Meine aktuelle Spekulation betr. Iran ist, dass der Westen wohl wird hinnehmen müssen, dass der Iran eine Bombe entwickeln und auch Raketen haben wird, um später prinzipiell Atombomben im Ausland einsetzen zu können. Alles nur eine iranische Politik der Abschreckung - wenn alles gut läuft.

Die Folge dürfte sein, dass der Nahe Osten zu einem Minenfeld für die USA-Politik (im Irak) werden wird. Alle westliche Welt wird "den Spinner im Iran" mit Argusaugen und hoher Nervosität beäugen und laufend irgendwelche Diplomatie aktivieren, um die Gemüter blos ruhig zu halten.

Vermutlich die größte Gefahr eines nuklear gerüsteten Irans ist weniger die iranische Regierung + Generalität, sondern die denkbare Möglichkeit, dass dort evtl. nukleares Material - gegen den Willen der politisch-militärischen Entscheider - entwendet werden könnte, um damit schmutzige Terrorbomben zu bauen. Wie diebstahl- bzw. betrugssicher werden iranische Bestände an nuklearem Material später einmal sein?

Diese "akzeptierende Sichtweise" setzt voraus, dass im Iran rational denkende Entscheider sitzen, die Kosten-Nutzen-Abwägungen in einer "materiellen" Denkweise durchführen, letztlich orientiert am Wohl des ganzen eigenen Volkes. Falls diese Annahme jedoch falsch sein sollte, weil die dortigen Entscheider fanatische Überlegungen anstellen - ohne Rücksicht auf Verluste - dann wären die mentalen Schleusen für die Phantasie geöffnet: Alles wäre möglich.

Die Staatengemeinschaft wird voraussichtlich solange von einem letztlich doch "rationalen" Iran ausgehen, bis das Gegenteil zwingend zur Kenntnis genommen werden müßte. Also für die anstehenden vielen Monate ein hoher Ölpreis - aber keine militärische Gewalt.

Denn erst falls der Westen irgendwann davon ausgehen müßte, dass Iran nicht nur in irgend welchen Reden und Interviews (um die Massen im eigenen Land für die Politik der Entscheider einzunehmen, und um Warnsignale bzw.

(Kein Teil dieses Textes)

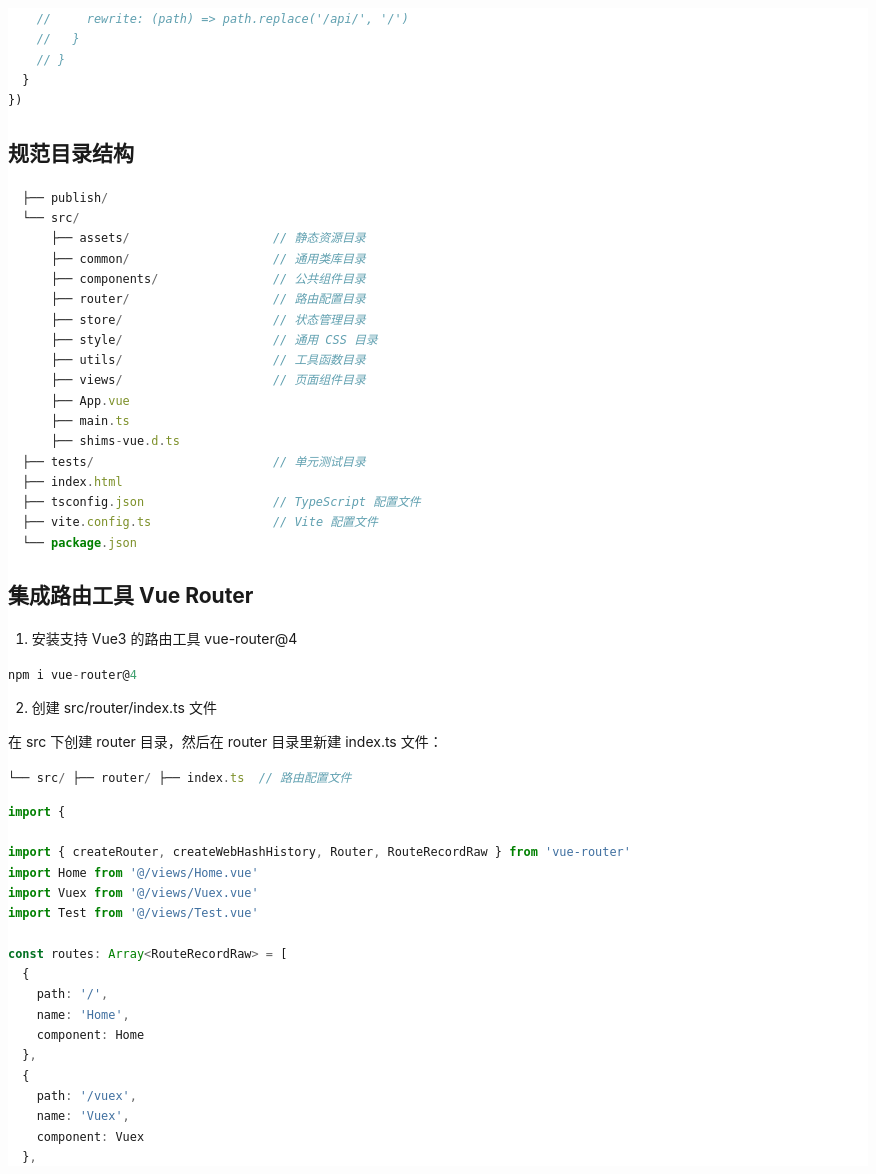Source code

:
 ``` js
    //     rewrite: (path) => path.replace('/api/', '/')
    //   }
    // }
  }
})

```

## 规范目录结构

``` js
  ├── publish/
  └── src/
      ├── assets/                    // 静态资源目录
      ├── common/                    // 通用类库目录
      ├── components/                // 公共组件目录
      ├── router/                    // 路由配置目录
      ├── store/                     // 状态管理目录
      ├── style/                     // 通用 CSS 目录
      ├── utils/                     // 工具函数目录
      ├── views/                     // 页面组件目录
      ├── App.vue
      ├── main.ts
      ├── shims-vue.d.ts
  ├── tests/                         // 单元测试目录
  ├── index.html
  ├── tsconfig.json                  // TypeScript 配置文件
  ├── vite.config.ts                 // Vite 配置文件
  └── package.json
```

## 集成路由工具 Vue Router

1. 安装支持 Vue3 的路由工具 vue-router@4

``` js
npm i vue-router@4
```

2. 创建 src/router/index.ts 文件

在 src 下创建 router 目录，然后在 router 目录里新建 index.ts 文件：

``` js
└── src/ ├── router/ ├── index.ts  // 路由配置文件
```

``` ts
import {

import { createRouter, createWebHashHistory, Router, RouteRecordRaw } from 'vue-router'
import Home from '@/views/Home.vue'
import Vuex from '@/views/Vuex.vue'
import Test from '@/views/Test.vue'

const routes: Array<RouteRecordRaw> = [
  {
    path: '/',
    name: 'Home',
    component: Home
  },
  {
    path: '/vuex',
    name: 'Vuex',
    component: Vuex
  },
```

Imponierrituale an den Westen abzusenden) fanatisches Zeug absondert, sondern tatsächlich real fanatische Ziele strategisch anstrebt, die andere Staaten bedrohen und die auch durch ausgiebige Diplomatie nicht korrigierbar sind, dann erst wäre der Westen tatsächlich gezwungen, präventiv und vernichtend militärisch zuzuschlagen. Dann erst gäbe es einen furchtbaren Krieg. Aber auch nur dann.

Der obige Absatz gilt im übrigen in ganz genau der gleichen Weise umgekehrte auch für so etwas religiös-patriotisch-missionarisch veranlagte Menschen im Westen - wie z. B. George Bush und Teile der republikanisch erzogenen US-Entscheider.

Aber ich glaube nicht, dass es tatsächlich zum Fanatismus im System der Entscheider kommen wird.

Der Westen (und umgekehrt wohl auch der Iran) hat nämlich die Hosen voll vor Angst vor den Konsequenzen einer wirklich handfesten (letztlich militärischen) Eskalation (siehe Ölpreis + Ölverfügbarkeit). Solange keine schmutzigen Bomben mit iranischem Plutonium u. Uran in New York und Washington explodieren, solange werden die USA keine "Koalition der Willigen" mehr hinbekommen. Der Westen hat kein Geld mehr für Krieg. Zum Glück!

Dafür werden wir wohl früher oder später mit einem neuen "Gleichgewicht des Schreckens" im Nahen Osten leben müssen.

Ein viel effizienteres und klügeres Gegenmittel des Westens gegen den Iran wäre im übrigen, mit der eigenen Ölabhängigkeit Schluss zu machen. Denn wenn irgendwann einmal (in leider wohl fernerer Zukunft) Öl ersetzt sein wird durch nachhaltige Energieumwandlungstechnologien, dann wird auch der Iran strategisch keine große Bedeutung mehr haben. Kein Entscheider interessiert sich doch heute z. B. für arme Habenichtse wie den Sudan, egal was dort für eine Regierung sitzt oder was diese tut, Menschenrechte hin oder her. Nur das Öl macht den Iran relevant.

Aber so weitsichtig und klug sind wir alle wohl nicht.

Ersatzweise werden uns aber die eigene Angst + die eigene Geldknappheit imo ausreichenden Schutz bieten vor einem Krieg im Nahen Osten.